--- Excerpted data ---
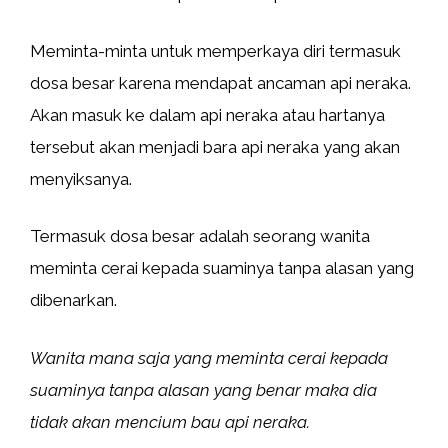
Meminta-minta untuk memperkaya diri termasuk
dosa besar karena mendapat ancaman api neraka.
Akan masuk ke dalam api neraka atau hartanya
tersebut akan menjadi bara api neraka yang akan
menyiksanya.
Termasuk dosa besar adalah seorang wanita
meminta cerai kepada suaminya tanpa alasan yang
dibenarkan.
Wanita mana saja yang meminta cerai kepada
suaminya tanpa alasan yang benar maka dia
tidak akan mencium bau api neraka.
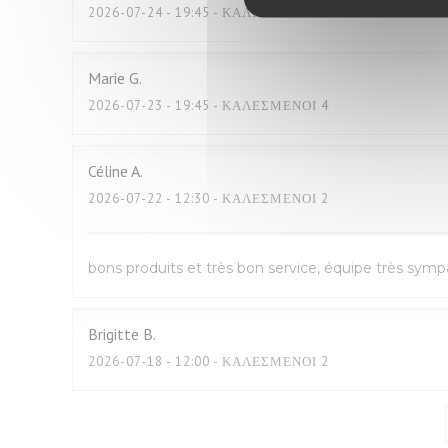
2026-07-24
- 19:45 - ΚΑΛΕΣΜΈΝΟΙ 2
Marie
G
2026-07-23
- 19:45 - ΚΑΛΕΣΜΈΝΟΙ 4
Céline
A
2026-07-22
- 12:30 - ΚΑΛΕΣΜΈΝΟΙ 2
bons produits et très bon service, équipe très sym
Brigitte
B
2026-07-18
- 12:00 - ΚΑΛΕΣΜΈΝΟΙ 2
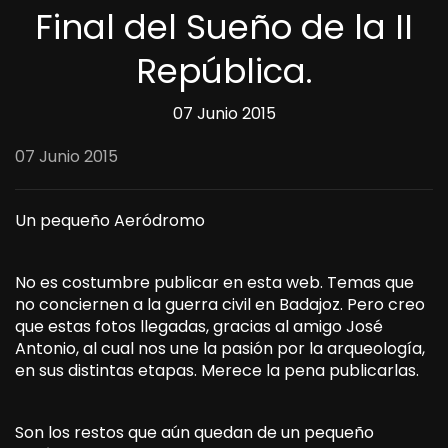
Final del Sueño de la II
República.
07 Junio 2015
07 Junio 2015
Un pequeño Aeródromo
No es costumbre publicar en esta web. Temas que
no conciernen a la guerra civil en Badajoz. Pero creo
que estas fotos llegadas, gracias al amigo José
Antonio, al cual nos une la pasión por la arqueología,
en sus distintas etapas. Merece la pena publicarlas.
Son los restos que aún quedan de un pequeño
---
### Job item
Reproduce the text read from each of the three entries above word for word, leaving out the pictures.

### Answer
Meminta-minta untuk memperkaya diri termasuk
dosa besar karena mendapat ancaman api neraka.
Akan masuk ke dalam api neraka atau hartanya
tersebut akan menjadi bara api neraka yang akan
menyiksanya.
Termasuk dosa besar adalah seorang wanita
meminta cerai kepada suaminya tanpa alasan yang
dibenarkan.
Wanita mana saja yang meminta cerai kepada
suaminya tanpa alasan yang benar maka dia
tidak akan mencium bau api neraka.
2026-07-24
- 19:45 - ΚΑΛΕΣΜΈΝΟΙ 2
Marie
G
2026-07-23
- 19:45 - ΚΑΛΕΣΜΈΝΟΙ 4
Céline
A
2026-07-22
- 12:30 - ΚΑΛΕΣΜΈΝΟΙ 2
bons produits et très bon service, équipe très sym
Brigitte
B
2026-07-18
- 12:00 - ΚΑΛΕΣΜΈΝΟΙ 2
Final del Sueño de la II
República.
07 Junio 2015
07 Junio 2015
Un pequeño Aeródromo
No es costumbre publicar en esta web. Temas que
no conciernen a la guerra civil en Badajoz. Pero creo
que estas fotos llegadas, gracias al amigo José
Antonio, al cual nos une la pasión por la arqueología,
en sus distintas etapas. Merece la pena publicarlas.
Son los restos que aún quedan de un pequeño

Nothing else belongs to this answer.